Christina Hubbard, senior director of research advisory services at EAB, an education consulting firm, said strong partnerships between businesses and community colleges are especially important in a tight labor market when it’s harder to fill job openings. She noted that demographic cliffs—declines in traditional college-age populations in some regions—are not only contributing to college enrollment drops but shrinking pools of prospective employees.

Against that backdrop, “employers have no choice but to invest in technology,” said Hubbard, whose research focuses on community colleges. “But if they’re going to make these investments in technology, they need the skilled workforce in order to use that technology,” and that’s where community colleges can help.

Colleges and businesses also aren’t sharing data that would help them improve these relationships, or necessarily even collecting them, according to the report. A third of business leaders surveyed believed it wasn’t worth the time and resources to collect data on their recruitment from community colleges. Two-thirds of community college leaders didn’t know what percentage of their students were working while in college.

Fuller said both community colleges and industries could stand to benefit from better partnerships. He noted that community colleges have suffered enrollment drops and part of attracting students is offering “better assurance that study can lead somewhere that the learner will find attractive” and working with local employers to offer upskilling opportunities. Employers are facing workforce shortages and are also interested in diversifying their businesses.
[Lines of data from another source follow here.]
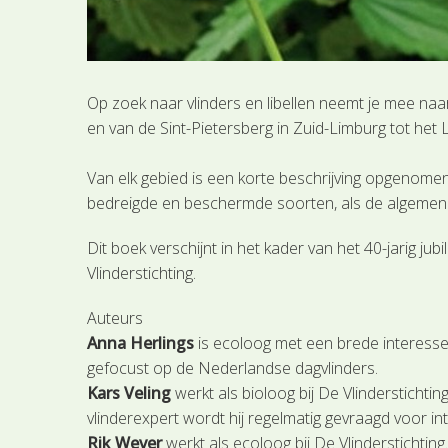
Op zoek naar vlinders en libellen neemt je mee naa
en van de Sint-Pietersberg in Zuid-Limburg tot he
Van elk gebied is een korte beschrijving opgenome
bedreigde en beschermde soorten, als de algemene
Dit boek verschijnt in het kader van het 40-jarig j
Vlinderstichting.
Auteurs
Anna Herlings
is ecoloog met een brede interesse i
gefocust op de Nederlandse dagvlinders.
Kars Veling
werkt als bioloog bij De Vlinderstichtin
vlinderexpert wordt hij regelmatig gevraagd voor in
Rik Wever
werkt als ecoloog bij De Vlinderstichting.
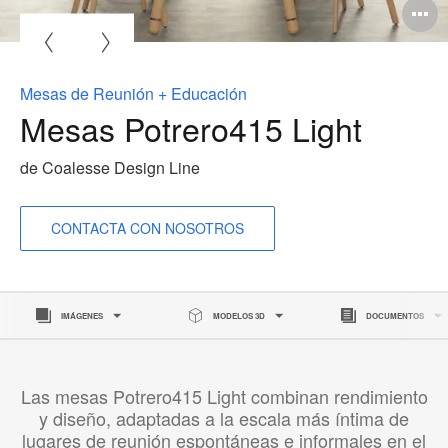
A
i
Mesas de Reunión + Educación
Mesas Potrero415 Light
de Coalesse Design Line
CONTACTA CON NOSOTROS
IMÁGENES
MODELOS 3D
DOCUMENTOS
Las mesas Potrero415 Light combinan rendimiento
y diseño, adaptadas a la escala más íntima de
lugares de reunión espontáneas e informales en el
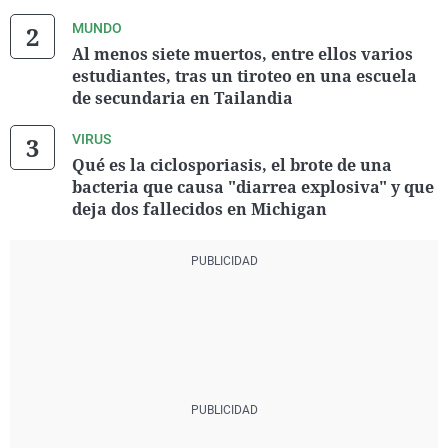
MUNDO
Al menos siete muertos, entre ellos varios
estudiantes, tras un tiroteo en una escuela
de secundaria en Tailandia
VIRUS
Qué es la ciclosporiasis, el brote de una
bacteria que causa "diarrea explosiva" y que
deja dos fallecidos en Michigan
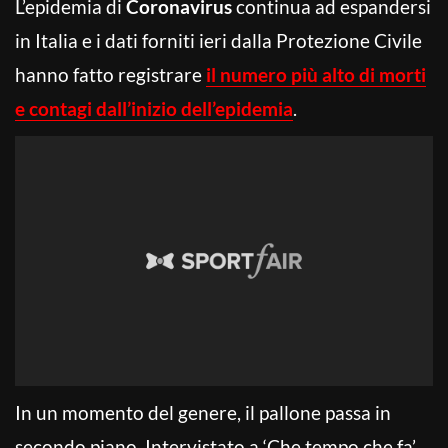
L’epidemia di
Coronavirus
continua ad espandersi
in Italia e i dati forniti ieri dalla Protezione Civile
hanno fatto registrare
il numero più alto di morti
e contagi dall’inizio dell’epidemia
.
In un momento del genere, il pallone passa in
secondo piano. Intervistato a ‘Che tempo che fa’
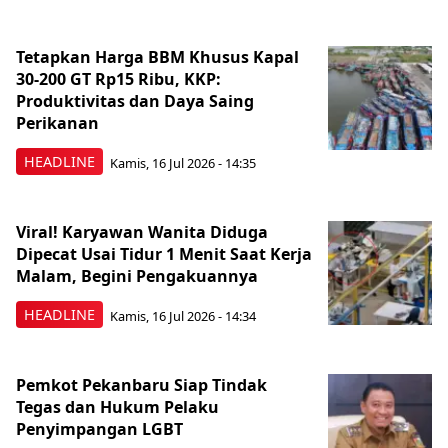
Tetapkan Harga BBM Khusus Kapal
30-200 GT Rp15 Ribu, KKP:
Produktivitas dan Daya Saing
Perikanan
HEADLINE
Kamis, 16 Jul 2026 - 14:35
Viral! Karyawan Wanita Diduga
Dipecat Usai Tidur 1 Menit Saat Kerja
Malam, Begini Pengakuannya
HEADLINE
Kamis, 16 Jul 2026 - 14:34
Pemkot Pekanbaru Siap Tindak
Tegas dan Hukum Pelaku
Penyimpangan LGBT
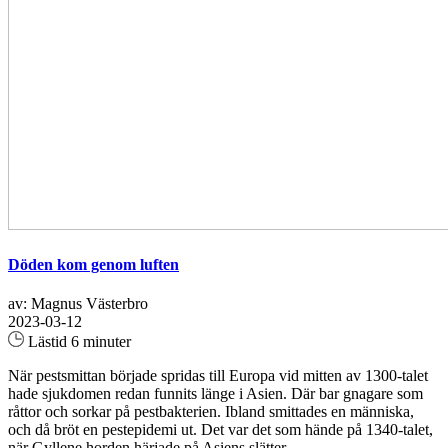
Döden kom genom luften
av: Magnus Västerbro
2023-03-12
Lästid 6 minuter
När pestsmittan började spridas till Europa vid mitten av 1300-­talet
hade sjukdomen redan funnits länge i Asien. Där bar gnagare som
råttor och sorkar på pestbakterien. Ibland smittades en män­niska,
och då bröt en pestepidemi ut. Det var det som hände på 1340­-talet,
när Gyllene horden härjade på Asiens slätter...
“They’re absolutely adamant and committed to making progress, and as we all know, community college student bodies tend to be significantly more diverse, certainly in race and ethnicity, than other institutions of higher ed,” he said.

Hubbard noted that whole communities are affected by colleges and businesses working together effectively.

“If local employers can’t get the talent that they need, they’re going to move their organizations to areas where they can get that talent,” she said. “That means communities that are already struggling are going to end up struggling more … Tighter partnerships are going to end up equating to a stronger fit between community college graduates and their employers, which is going to be a win for all of our communities.”

The report ultimately sets three goals for community colleges and their industry partners: align educational training at colleges with industry needs, create partnerships that lead to the hiring of more students and alumni, and make data-informed supply and demand decisions. The report offers three strategy suggestions for each goal, a total of nine recommendations, including co-designing programs that take students’ schedules and industry hiring cycles into account, dedicating staff time at both colleges and businesses to foster these partnerships, and gathering and sharing data on local supply and demand for talent. It also lists 44 action steps community colleges and businesses could take to improve their partnerships, ranging from colleges offering microcredentials and workplace writing courses to employers hosting job-site visits for community colleges and training community college instructors.

Fuller hopes the report will be an opportunity for self-reflection among community college and business leaders.

“There are no innocent parties here, nor are there any villains,” he said. “It’s just that people, for the 21st century, need to revisit the model and be prepared to experiment, to change and to partner.”

He also wants state lawmakers to reflect on how they can help bridge the gaps.

“It doesn’t matter if your state is dark red or midnight blue,” he said. “Who’s against more good economic outcomes for more young people?”